2.4 Die Ausführungen in der außerordentlichen Revision, wonach eine alternative Schadensursache (außer den Grabungsarbeiten) nicht vorliege, was sich schon aus dem zeitlichen Zusammenhang zwischen den Drainagearbeiten und den Rissen am Haus der Klägerin ergebe, und wonach sich der gerichtliche Sachverständige selbst widersprochen habe, betreffen in Wirklichkeit die Frage, ob der Klägerin der Anscheinsbeweis zur Kausalität der Grabungsarbeiten für die Schäden an ihrem Haus gelungen ist bzw die Beklagten diesen entkräften konnten. Diese Frage der Beweiswürdigung kann vor dem Obersten Gerichtshof allerdings nicht mehr angegriffen werden.

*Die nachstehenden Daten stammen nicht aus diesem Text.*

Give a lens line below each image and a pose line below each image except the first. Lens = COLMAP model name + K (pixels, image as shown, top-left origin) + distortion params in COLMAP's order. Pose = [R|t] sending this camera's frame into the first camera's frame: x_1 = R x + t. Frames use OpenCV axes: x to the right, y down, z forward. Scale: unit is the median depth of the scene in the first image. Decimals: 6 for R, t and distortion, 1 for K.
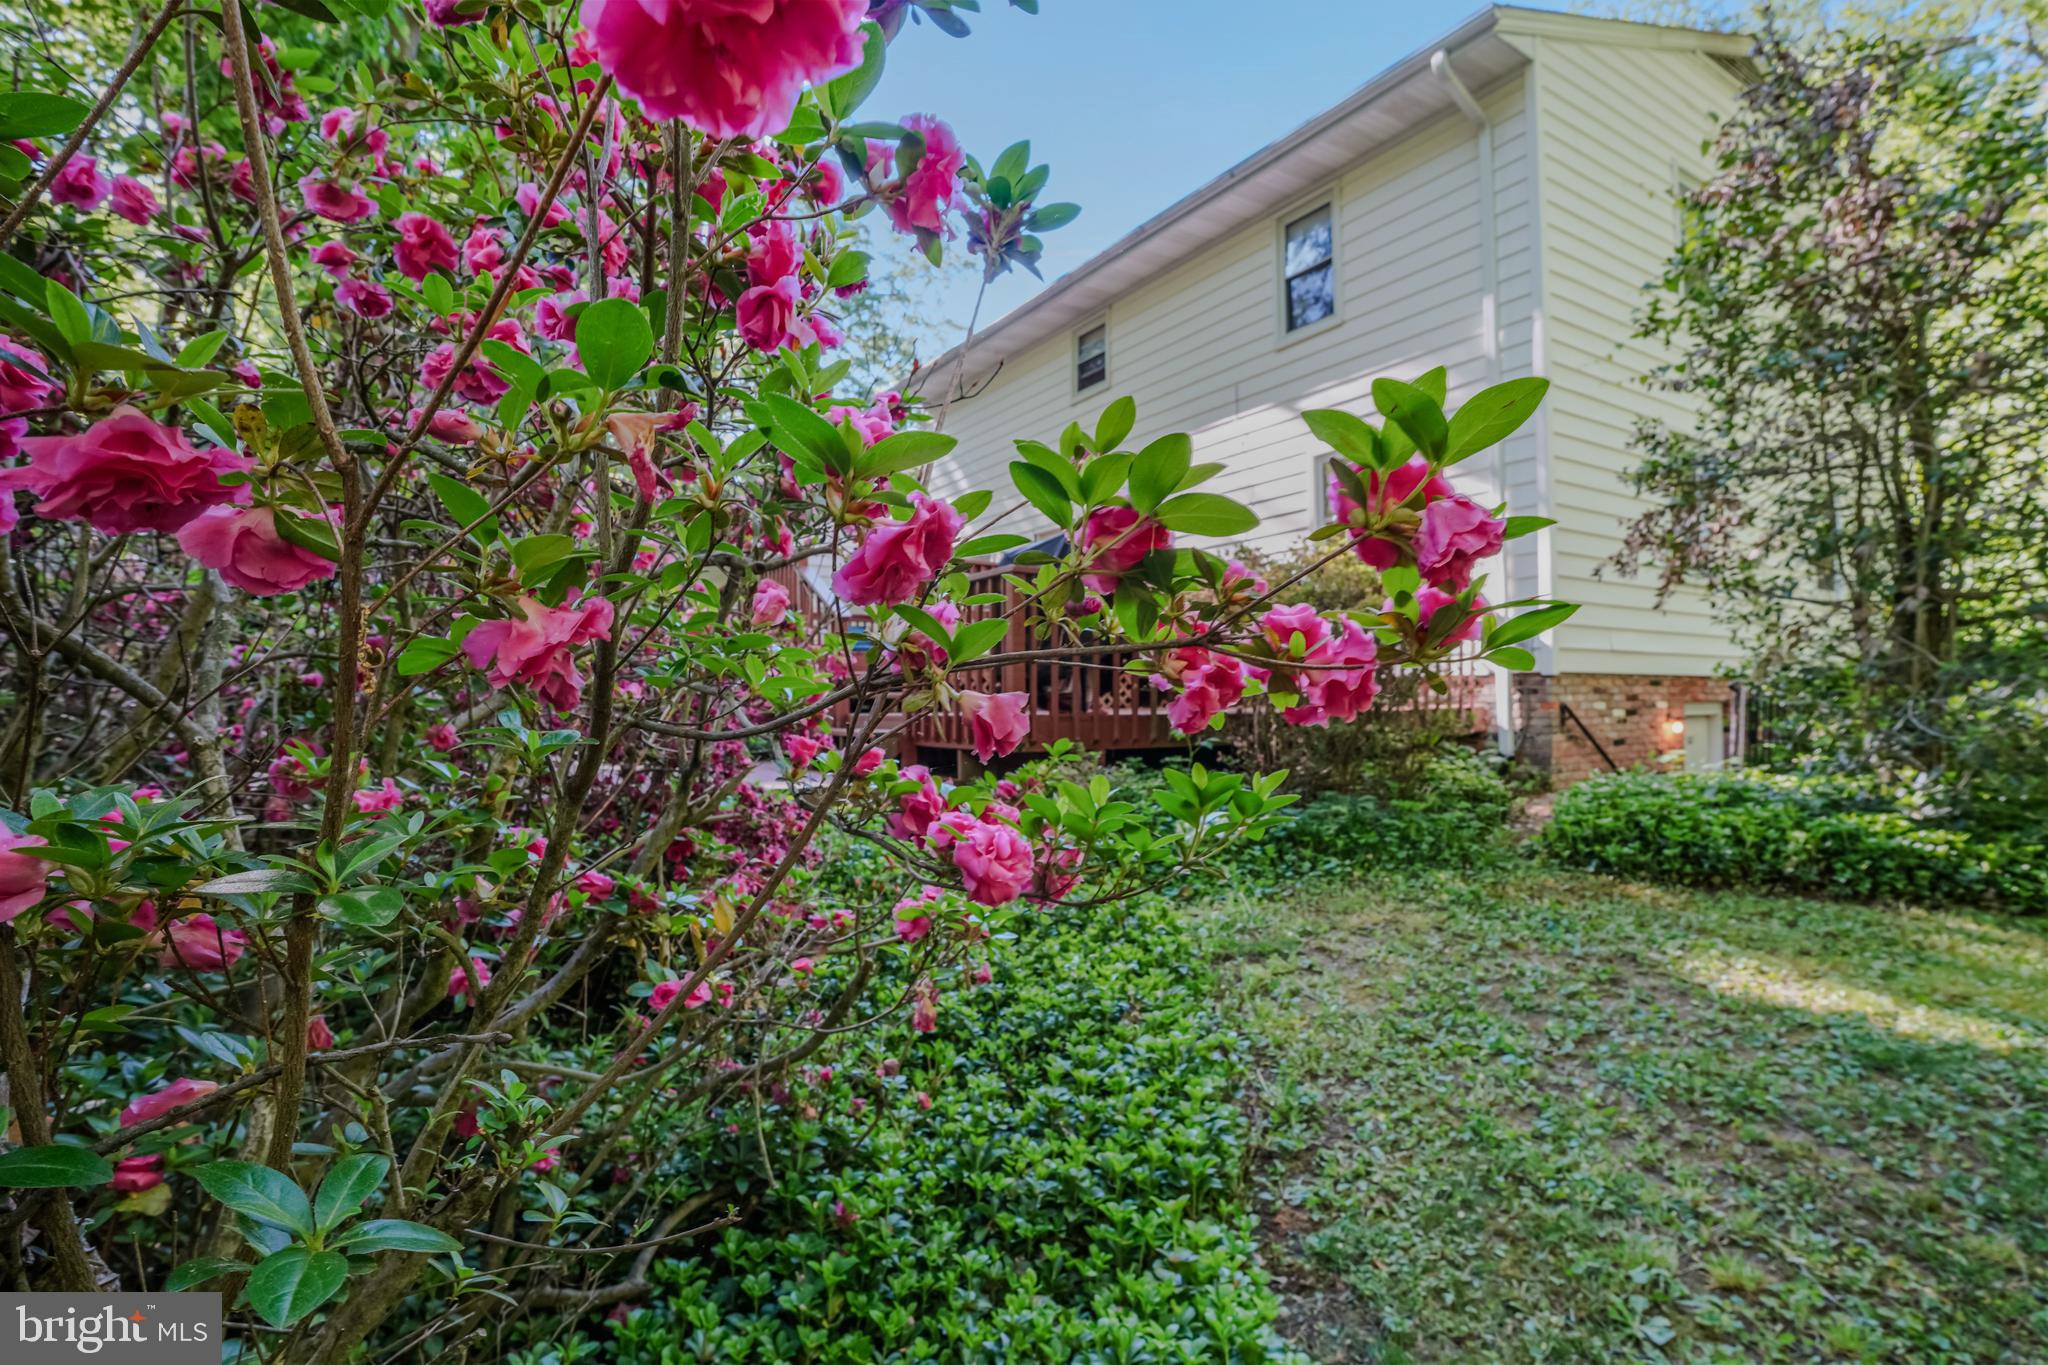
lens RADIAL K [[991.7, 0, 1024.0], [0, 991.7, 682.5], [0, 0, 1]] dist [-0.024279, 0.001111]
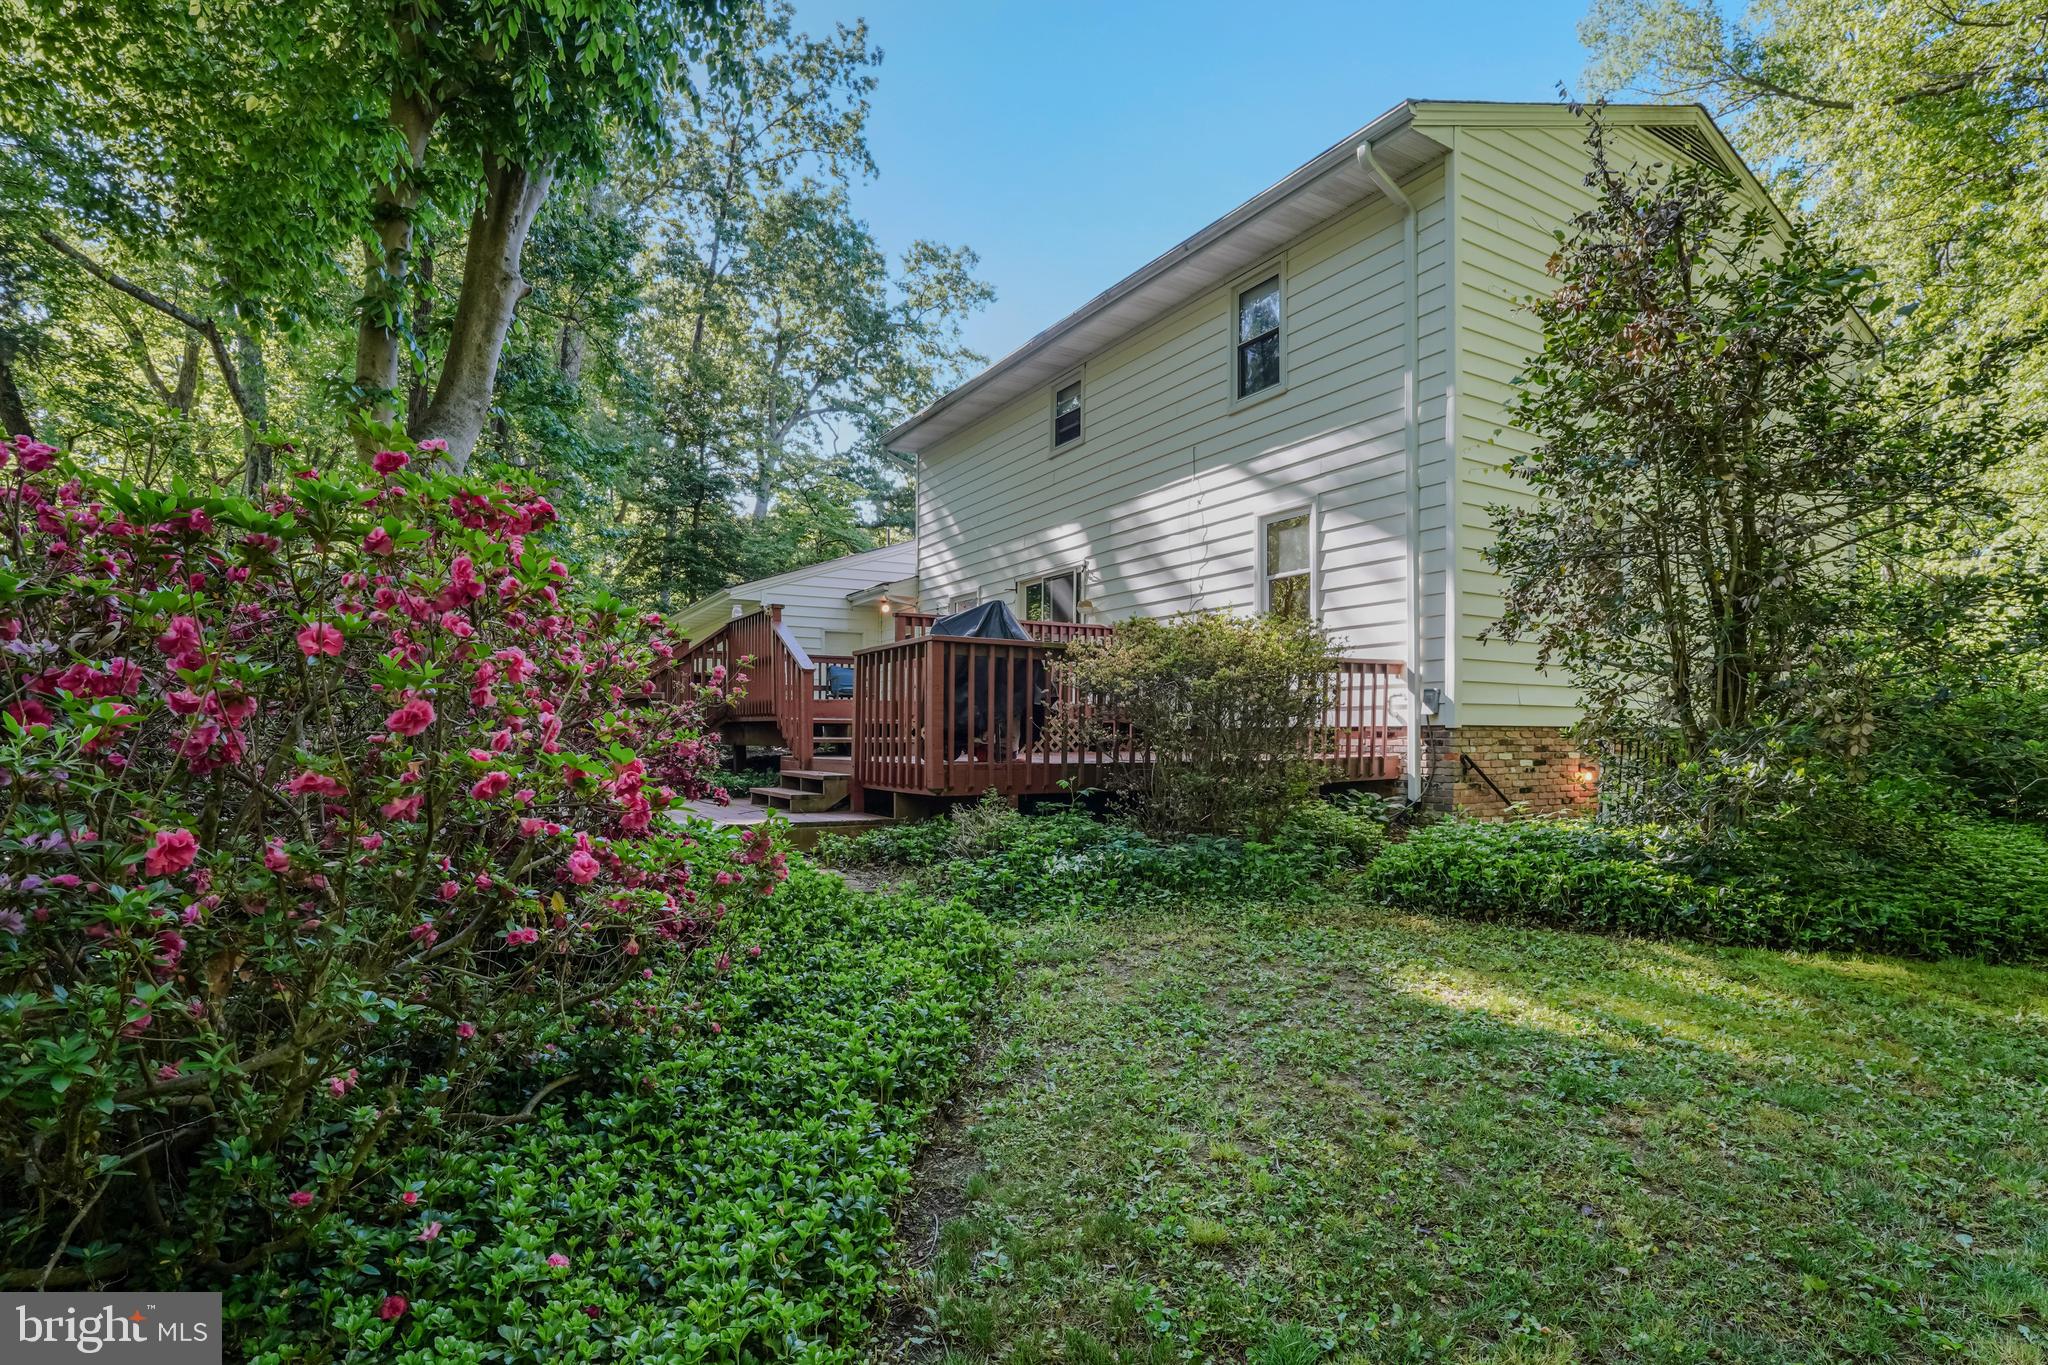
lens RADIAL K [[1018.9, 0, 1022.3], [0, 1018.9, 753.5], [0, 0, 1]] dist [-0.031079, -0.000236]
pose [[0.999325, 0.009048, -0.035616, 0.098698], [-0.007629, 0.999179, 0.039780, -0.020590], [0.035947, -0.039481, 0.998574, -0.133500]]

2.5 Soweit sich die Klägerin auf einen nachbarrechtlichen Ausgleichsanspruch nach § 364b ABGB beruft, ist darauf hinzuweisen, dass auch dafür der Nachweis des (zumindest) potentiellen Kausalzusammenhangs zwischen den Grabungsarbeiten der Beklagten bzw dem dadurch bedingten Entzug der erforderlichen Stütze für den Boden bzw des Gebäudes der Klägerin als Nachbarin und dem Schaden erforderlich ist (vgl 3 Ob 175/00g und 1 Ob 240/99x; vgl auch 1 Ob 182/10m und 1 Ob 196/06i).

Nach dem der in der außerordentlichen Revision zitierten Entscheidung 1 Ob 620/94 zugrunde liegenden Sachverhalt rutschte der Hang des dortigen Klägers infolge der durch Baggerungen bedingten Entfernung des Hangfußes etwa eine Woche nach den Abgrabungen auf dem Grundstück der Beklagten auf deren Grundstück ab. Ein vergleichbarer Sachverhalt mit jenem im Anlassfall liegt damit nicht vor.

Mangels erheblicher Rechtsfrage war die außerordentliche Revision zurückzuweisen.